[Stored data entries]
#####

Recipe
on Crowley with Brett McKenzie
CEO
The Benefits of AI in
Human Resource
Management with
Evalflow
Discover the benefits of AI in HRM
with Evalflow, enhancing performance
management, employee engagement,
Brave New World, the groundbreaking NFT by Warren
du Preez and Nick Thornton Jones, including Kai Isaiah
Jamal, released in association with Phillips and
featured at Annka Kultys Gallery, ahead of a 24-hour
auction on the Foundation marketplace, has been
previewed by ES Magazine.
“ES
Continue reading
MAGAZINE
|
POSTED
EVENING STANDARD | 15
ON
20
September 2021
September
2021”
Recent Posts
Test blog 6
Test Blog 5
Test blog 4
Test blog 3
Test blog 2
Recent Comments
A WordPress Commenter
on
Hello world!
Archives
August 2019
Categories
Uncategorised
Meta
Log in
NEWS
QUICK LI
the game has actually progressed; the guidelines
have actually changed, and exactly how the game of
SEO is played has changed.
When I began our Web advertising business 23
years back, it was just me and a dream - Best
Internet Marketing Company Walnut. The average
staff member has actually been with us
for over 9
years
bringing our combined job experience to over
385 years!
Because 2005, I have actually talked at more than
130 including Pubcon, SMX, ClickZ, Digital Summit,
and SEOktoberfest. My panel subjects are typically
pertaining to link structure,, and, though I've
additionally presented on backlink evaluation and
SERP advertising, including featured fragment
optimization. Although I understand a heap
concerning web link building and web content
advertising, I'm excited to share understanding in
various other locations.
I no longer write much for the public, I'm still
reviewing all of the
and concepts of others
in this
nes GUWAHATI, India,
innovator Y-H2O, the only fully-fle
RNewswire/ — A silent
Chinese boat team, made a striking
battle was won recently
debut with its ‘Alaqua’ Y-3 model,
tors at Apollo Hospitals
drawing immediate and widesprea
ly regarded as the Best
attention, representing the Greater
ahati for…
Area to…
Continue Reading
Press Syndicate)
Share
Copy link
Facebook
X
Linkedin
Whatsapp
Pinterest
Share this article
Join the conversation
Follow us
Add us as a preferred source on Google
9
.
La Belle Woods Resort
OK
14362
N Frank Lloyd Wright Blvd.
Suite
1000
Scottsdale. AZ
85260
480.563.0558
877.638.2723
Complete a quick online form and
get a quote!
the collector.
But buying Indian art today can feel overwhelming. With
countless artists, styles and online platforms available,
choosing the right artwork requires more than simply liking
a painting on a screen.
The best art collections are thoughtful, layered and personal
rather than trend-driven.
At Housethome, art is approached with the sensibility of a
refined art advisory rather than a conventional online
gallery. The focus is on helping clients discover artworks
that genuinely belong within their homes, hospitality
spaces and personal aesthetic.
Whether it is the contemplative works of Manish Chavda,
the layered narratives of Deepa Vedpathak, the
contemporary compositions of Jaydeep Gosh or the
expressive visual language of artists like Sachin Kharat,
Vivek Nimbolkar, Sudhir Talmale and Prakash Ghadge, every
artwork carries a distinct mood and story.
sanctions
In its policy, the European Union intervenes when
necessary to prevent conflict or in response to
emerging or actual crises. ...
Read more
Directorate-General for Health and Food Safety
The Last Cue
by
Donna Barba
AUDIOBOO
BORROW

#####

Task>
Using the records above, filter out every line that lacks the string "Continue" and copy the rest.

Response to this task>
Continue reading
Continue Reading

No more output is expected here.